(RECORD EXCERPTS)
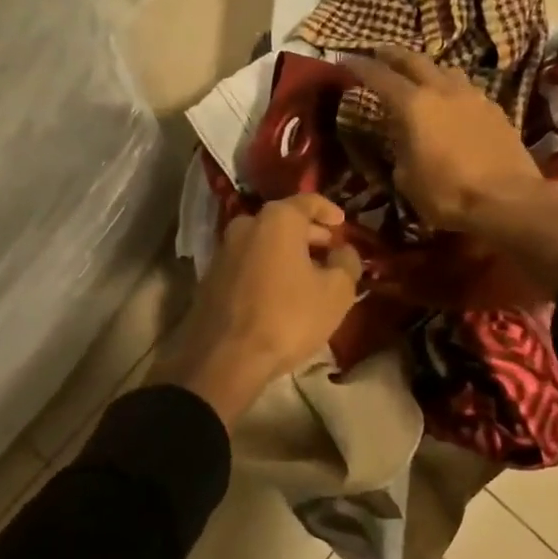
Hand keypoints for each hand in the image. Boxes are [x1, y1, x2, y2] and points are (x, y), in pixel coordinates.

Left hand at [154, 194, 363, 425]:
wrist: (224, 358)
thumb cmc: (288, 317)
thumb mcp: (336, 292)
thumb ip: (347, 263)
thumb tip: (344, 251)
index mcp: (277, 219)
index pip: (309, 201)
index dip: (329, 210)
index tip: (342, 223)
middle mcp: (246, 224)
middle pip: (284, 221)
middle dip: (309, 234)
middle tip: (329, 250)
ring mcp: (223, 250)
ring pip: (264, 242)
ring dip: (286, 252)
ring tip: (308, 274)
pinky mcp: (210, 276)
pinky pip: (248, 262)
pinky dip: (267, 267)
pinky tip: (280, 291)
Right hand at [347, 46, 557, 296]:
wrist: (508, 200)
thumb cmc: (448, 193)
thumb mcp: (406, 177)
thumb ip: (399, 148)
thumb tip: (401, 137)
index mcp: (413, 105)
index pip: (379, 77)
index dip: (359, 66)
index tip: (345, 60)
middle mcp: (441, 90)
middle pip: (413, 60)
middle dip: (392, 54)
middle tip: (378, 52)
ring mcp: (472, 96)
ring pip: (444, 69)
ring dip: (426, 67)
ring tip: (417, 74)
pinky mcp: (494, 108)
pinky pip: (465, 87)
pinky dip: (450, 86)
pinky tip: (449, 99)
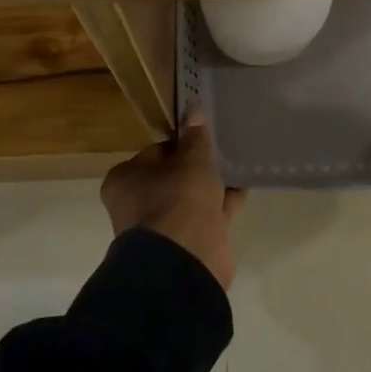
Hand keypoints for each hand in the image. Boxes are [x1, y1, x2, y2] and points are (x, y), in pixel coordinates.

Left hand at [101, 109, 246, 289]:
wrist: (185, 262)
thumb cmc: (178, 199)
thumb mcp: (191, 160)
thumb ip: (195, 137)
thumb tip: (193, 110)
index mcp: (126, 179)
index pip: (155, 152)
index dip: (180, 142)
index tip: (203, 135)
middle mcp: (139, 203)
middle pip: (173, 175)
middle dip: (197, 164)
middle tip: (222, 146)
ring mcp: (165, 226)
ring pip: (192, 197)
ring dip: (212, 184)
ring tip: (237, 161)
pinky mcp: (189, 243)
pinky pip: (208, 215)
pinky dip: (224, 202)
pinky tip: (244, 186)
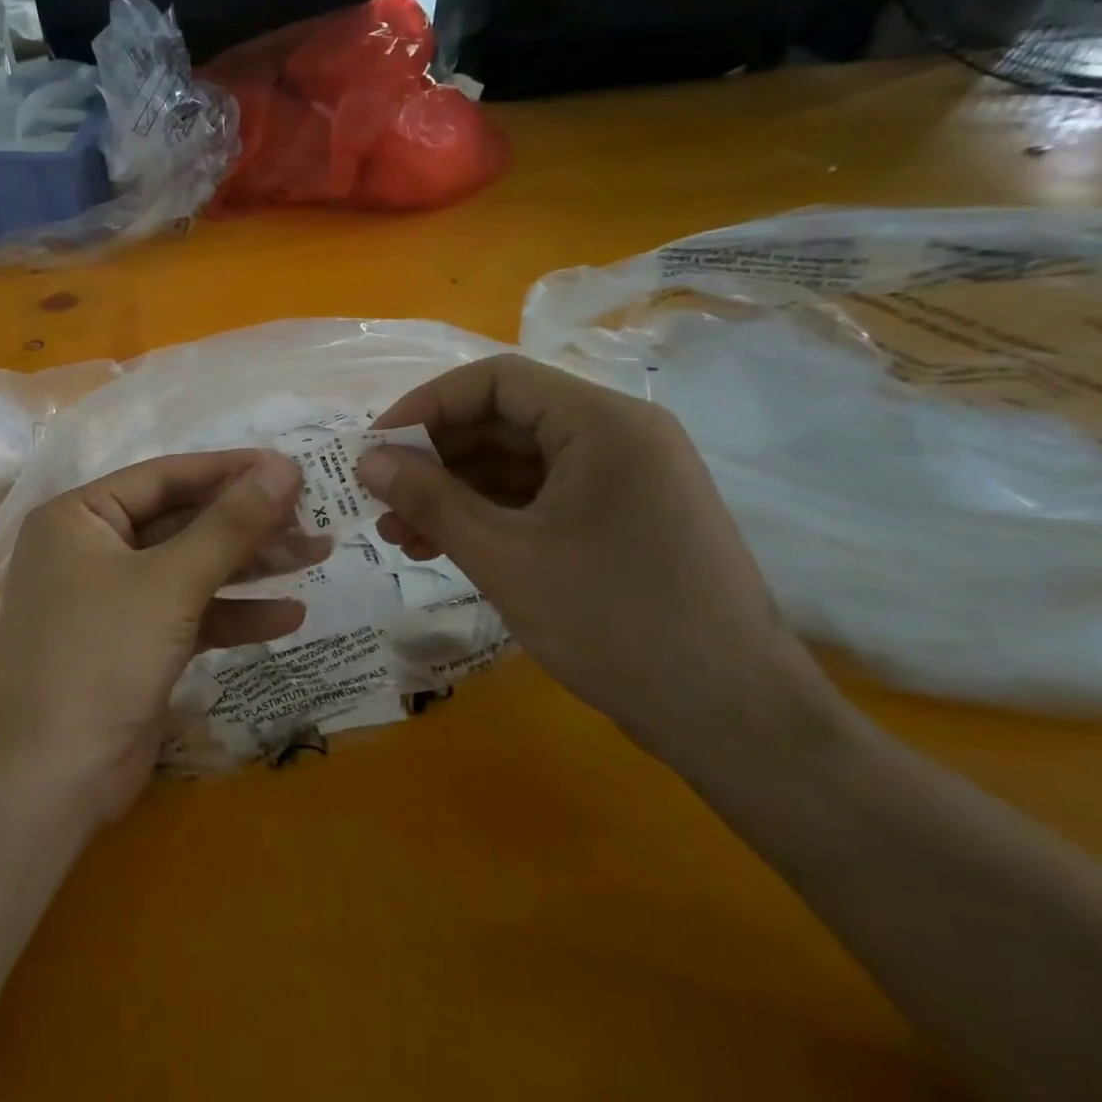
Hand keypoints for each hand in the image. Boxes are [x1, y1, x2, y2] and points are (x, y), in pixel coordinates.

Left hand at [0, 450, 308, 824]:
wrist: (53, 780)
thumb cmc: (101, 657)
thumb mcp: (171, 583)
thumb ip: (230, 524)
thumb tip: (284, 466)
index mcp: (79, 517)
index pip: (164, 477)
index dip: (229, 470)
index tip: (289, 467)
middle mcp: (91, 549)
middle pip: (181, 522)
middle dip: (247, 524)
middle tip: (312, 517)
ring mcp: (112, 599)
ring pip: (190, 568)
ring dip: (250, 566)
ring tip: (317, 554)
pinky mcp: (134, 643)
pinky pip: (189, 614)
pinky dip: (233, 615)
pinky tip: (288, 617)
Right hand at [358, 355, 843, 766]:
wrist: (734, 720)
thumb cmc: (615, 625)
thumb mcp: (505, 558)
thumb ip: (429, 500)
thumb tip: (366, 461)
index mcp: (603, 423)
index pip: (496, 381)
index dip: (425, 406)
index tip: (375, 448)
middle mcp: (619, 436)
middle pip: (504, 421)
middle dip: (434, 459)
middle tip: (381, 500)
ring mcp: (625, 479)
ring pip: (517, 464)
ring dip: (455, 493)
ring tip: (400, 535)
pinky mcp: (623, 518)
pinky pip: (541, 497)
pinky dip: (490, 516)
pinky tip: (445, 546)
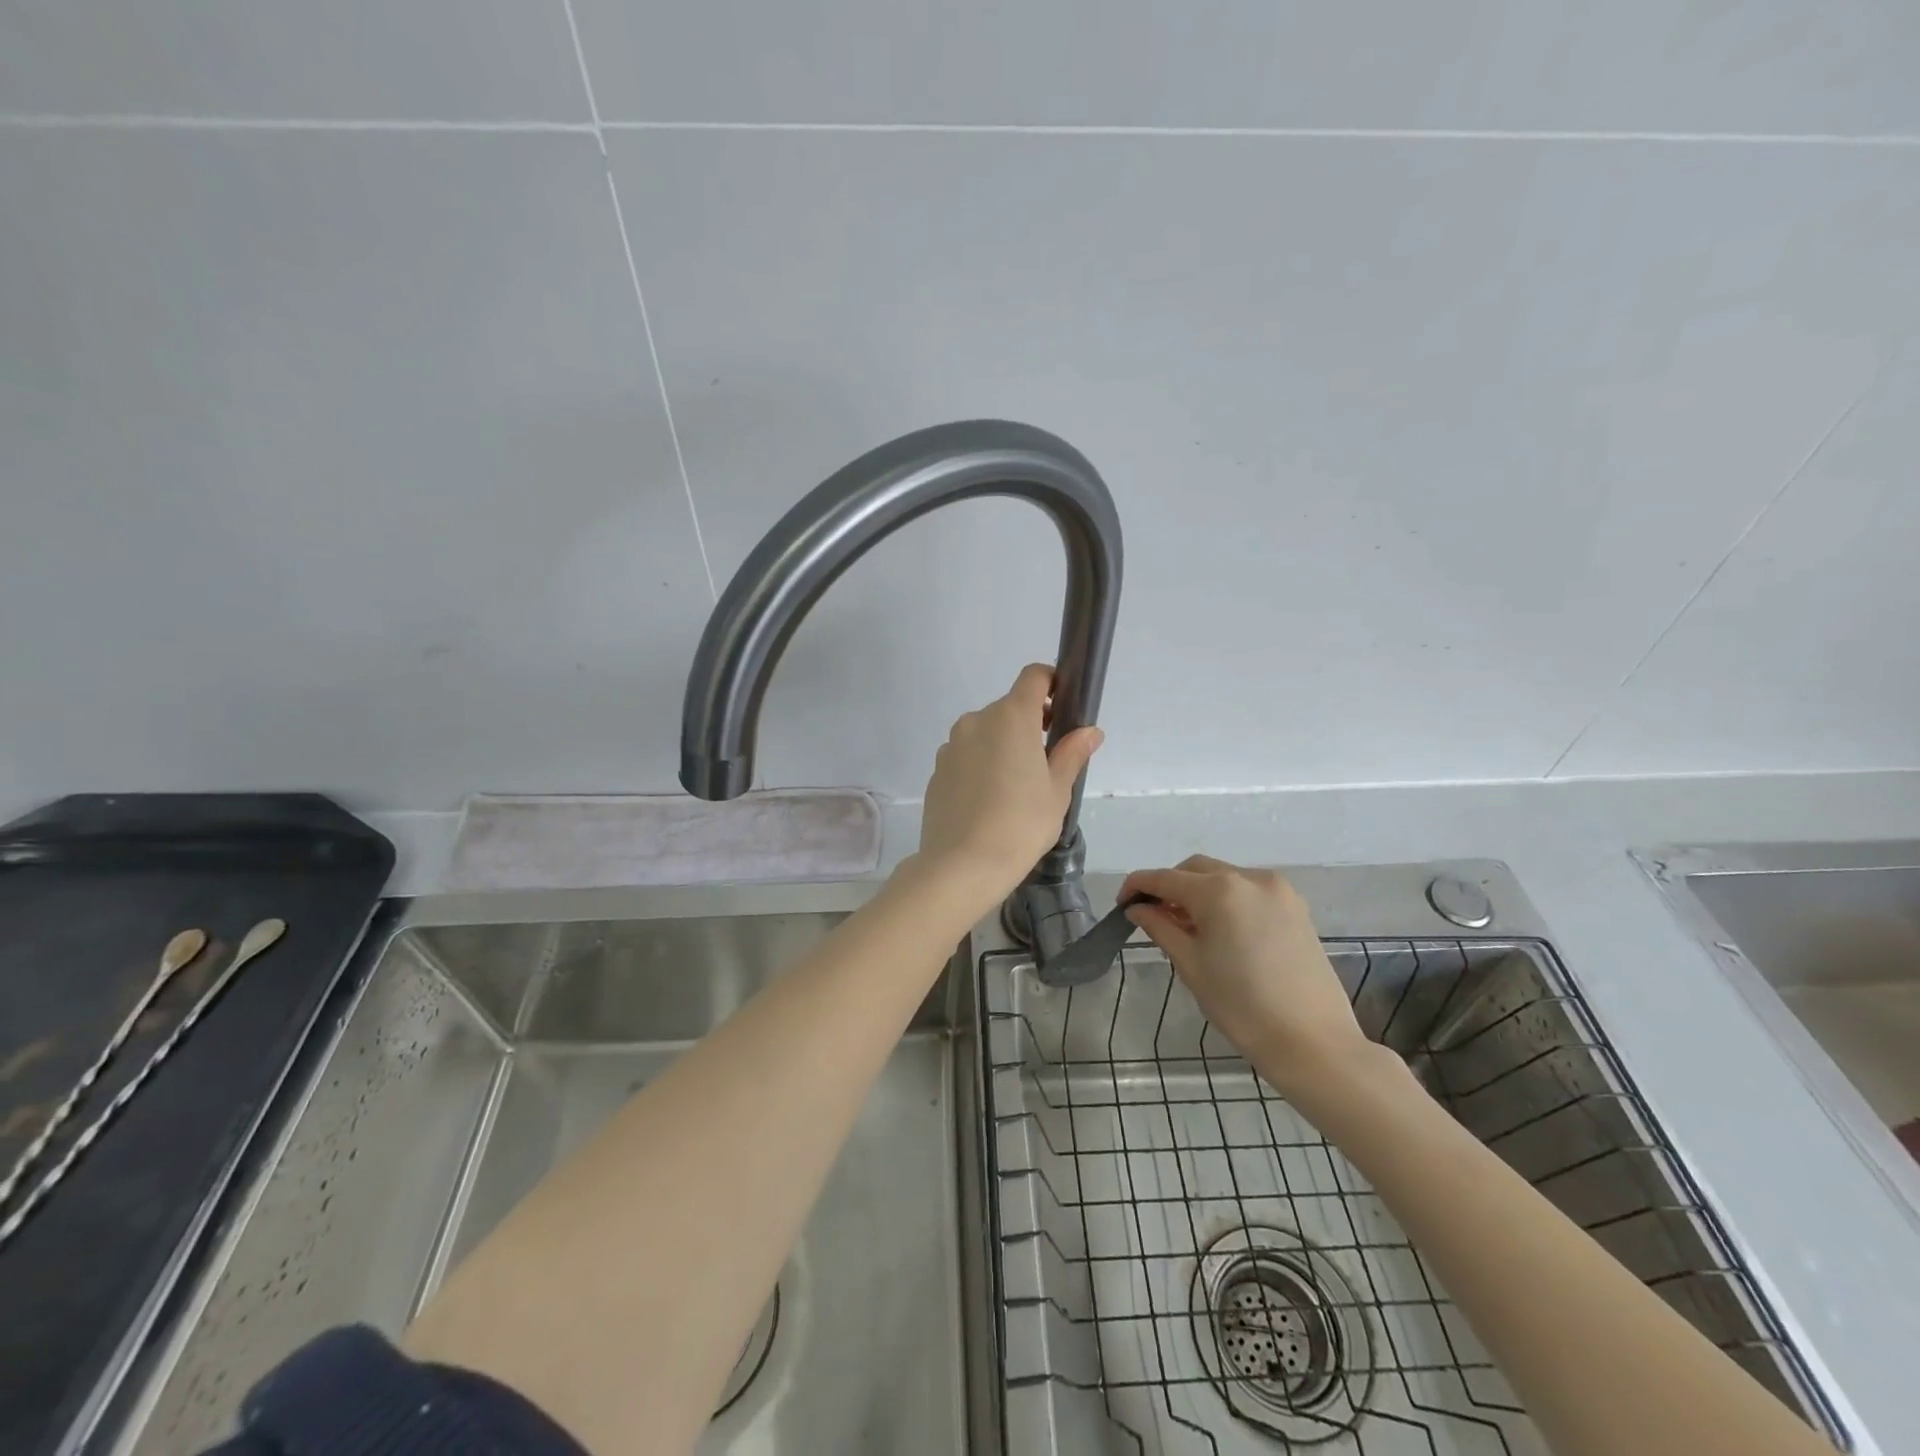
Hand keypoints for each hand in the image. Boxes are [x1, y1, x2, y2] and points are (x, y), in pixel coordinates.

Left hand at [916, 664, 1102, 899]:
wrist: (961, 865)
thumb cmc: (1021, 824)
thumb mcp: (1057, 791)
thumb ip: (1072, 753)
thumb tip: (1090, 731)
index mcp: (1011, 717)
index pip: (1033, 676)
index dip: (1052, 683)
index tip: (1064, 709)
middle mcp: (977, 720)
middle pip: (1009, 708)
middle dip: (1030, 725)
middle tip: (1047, 763)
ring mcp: (952, 745)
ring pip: (986, 733)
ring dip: (1003, 746)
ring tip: (1016, 789)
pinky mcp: (938, 770)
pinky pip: (966, 756)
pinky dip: (981, 766)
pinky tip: (989, 802)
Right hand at [1120, 856, 1371, 1091]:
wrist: (1313, 1043)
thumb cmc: (1242, 1006)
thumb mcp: (1191, 965)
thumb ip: (1160, 927)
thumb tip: (1138, 909)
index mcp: (1219, 890)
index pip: (1164, 878)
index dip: (1137, 887)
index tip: (1121, 904)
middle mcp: (1249, 878)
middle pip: (1195, 869)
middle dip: (1169, 886)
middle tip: (1153, 916)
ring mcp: (1278, 890)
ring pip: (1224, 877)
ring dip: (1199, 892)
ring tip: (1187, 927)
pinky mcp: (1296, 908)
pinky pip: (1249, 891)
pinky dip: (1227, 900)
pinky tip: (1220, 930)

(EXERCISE DIRECTIONS) Since only lines holding the word "wrist" matter, count them in the data above and report the number alone.

(ANSWER) 7